Member of Parliament, Lok Sabha
- In office 16 May 2014 – 23 May 2019
- Preceded by: Krishna Tirath
- Succeeded by: Hans Raj Hans
- Constituency: North West Delhi

Personal details
- Born: 1 January 1958 (age 68) Ramnagar, Uttar Pradesh, India
- Party: Indian National Congress (2019–present)
- Other political affiliations: Bharatiya Janata Party (2014–2019) Indian Justice Party (2003–2014)
- Spouse: Seema Raj ​(m. 1990)​
- Children: 2
- Alma mater: Osmania University (MA, 1988) CCS University (LLB) India Bible College and Seminary, Rajasthan (Hon. Dr.) Jawaharlal Nehru University (Alumni)
- Profession: Civil servant (Indian Revenue Service), social activist, writer, politician
- Website: druditraj.com

= Udit Raj =

Indian politician

Udit Raj (born 1 January 1958) is an Indian politician and retired Indian Revenue Service officer who is a member of the Indian National Congress. He was a member of parliament between 2014 and 2019 in the Lok Sabha, representing North West Delhi as a member of the Bharatiya Janata Party but left the party after its first term.
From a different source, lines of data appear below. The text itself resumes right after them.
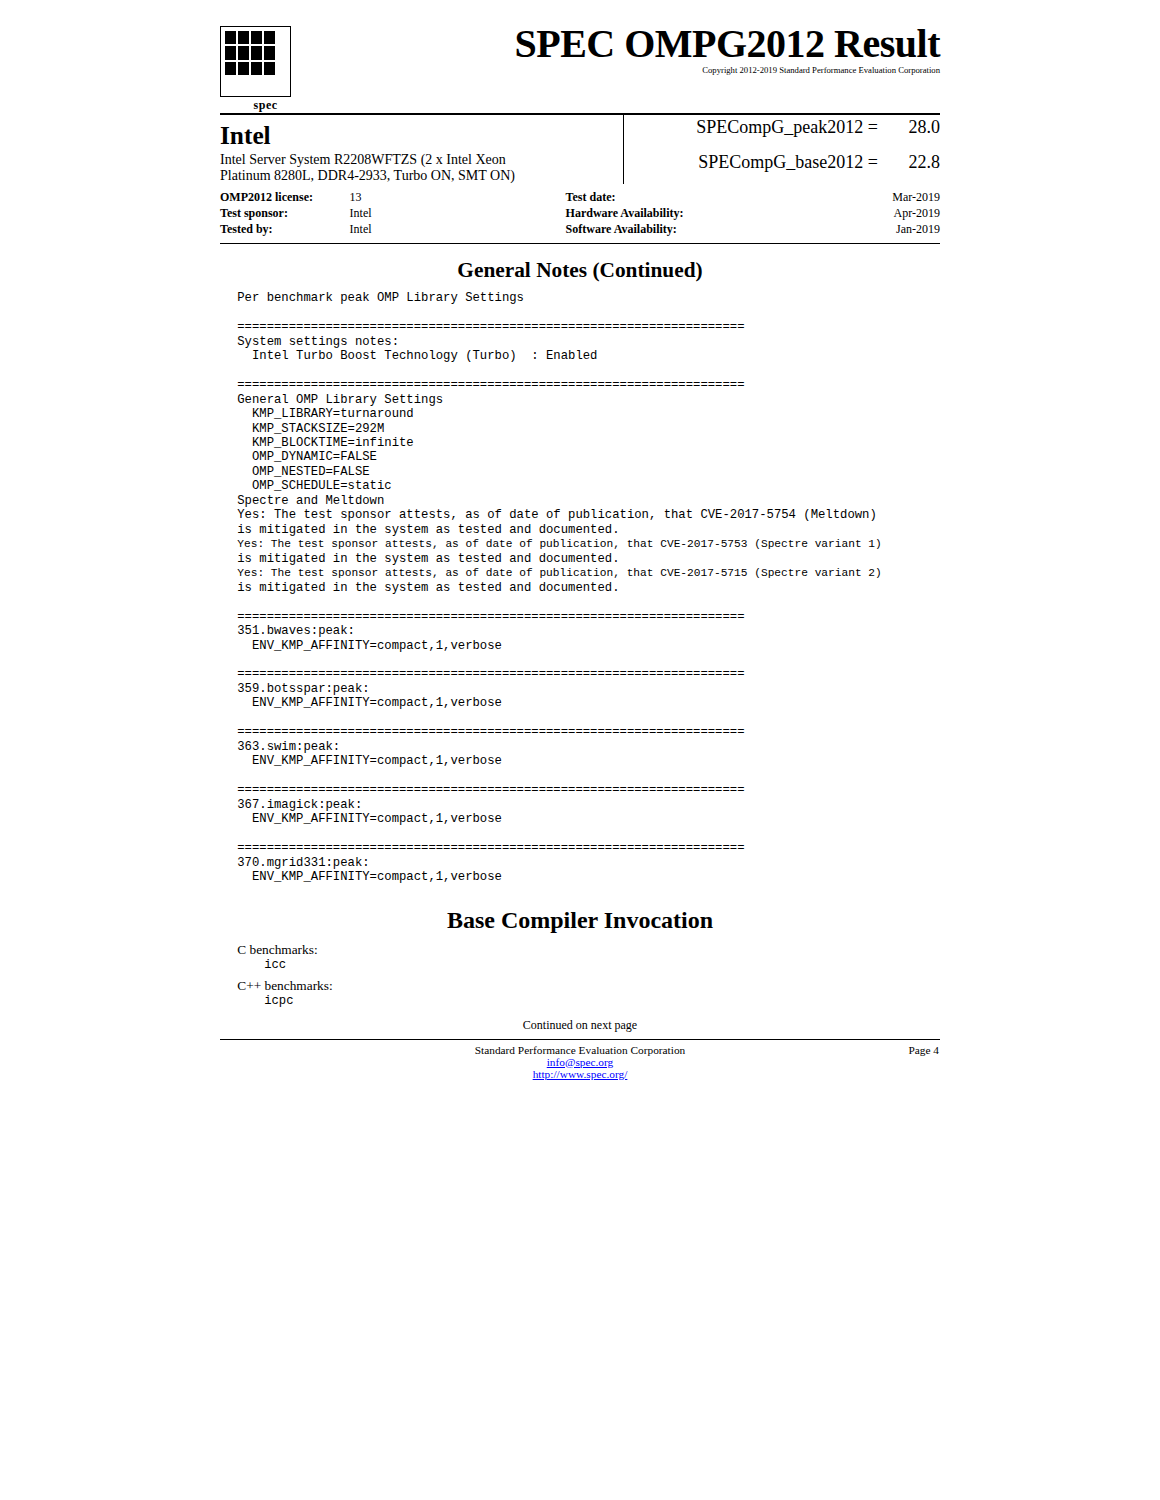| spec | SPEC OMPG2012 Result Copyright 2012-2019 Standard Performance Evaluation Corporation |
| Intel Intel Server System R2208WFTZS (2 x Intel Xeon Platinum 8280L, DDR4-2933, Turbo ON, SMT ON) | SPECompG_peak2012 = 28.0 SPECompG_base2012 = 22.8 |
| / OMP2012 license: / 13 / / Test sponsor: / Intel / / Tested by: / Intel / | / Test date: / Mar-2019 / / Hardware Availability: / Apr-2019 / / Software Availability: / Jan-2019 / |
General Notes (Continued)
Per benchmark peak OMP Library Settings

=====================================================================
System settings notes:
  Intel Turbo Boost Technology (Turbo)  : Enabled

=====================================================================
General OMP Library Settings
  KMP_LIBRARY=turnaround
  KMP_STACKSIZE=292M
  KMP_BLOCKTIME=infinite
  OMP_DYNAMIC=FALSE
  OMP_NESTED=FALSE
  OMP_SCHEDULE=static
Spectre and Meltdown
Yes: The test sponsor attests, as of date of publication, that CVE-2017-5754 (Meltdown)
is mitigated in the system as tested and documented.
Yes: The test sponsor attests, as of date of publication, that CVE-2017-5753 (Spectre variant 1)
is mitigated in the system as tested and documented.
Yes: The test sponsor attests, as of date of publication, that CVE-2017-5715 (Spectre variant 2)
is mitigated in the system as tested and documented.

=====================================================================
351.bwaves:peak:
  ENV_KMP_AFFINITY=compact,1,verbose

=====================================================================
359.botsspar:peak:
  ENV_KMP_AFFINITY=compact,1,verbose

=====================================================================
363.swim:peak:
  ENV_KMP_AFFINITY=compact,1,verbose

=====================================================================
367.imagick:peak:
  ENV_KMP_AFFINITY=compact,1,verbose

=====================================================================
370.mgrid331:peak:
  ENV_KMP_AFFINITY=compact,1,verbose
Base Compiler Invocation
C benchmarks:
icc
C++ benchmarks:
icpc
Continued on next page
| | Standard Performance Evaluation Corporation info@spec.org http://www.spec.org/ | Page 4 |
Before joining the politics, he was a civil servant and a former Deputy Commissioner, Joint Commissioner and Additional Commissioner of Income Tax at New Delhi.

Raj is also the national chairman of the Confederation of Dalit, OBC, Minorities and Adivasi organisations (DOMA Parisangh).

== Political career ==
On 24 November 2003, he resigned from government service and formed the Indian Justice Party.

He merged the Indian Justice Party with the Bharatiya Janata Party on 23 February 2014, and was elected as a member of parliament on the BJP ticket. Later he joined the Indian National Congress on 24 April 2019, citing differences of opinion on BJP's approach to inclusivity and its internal politics.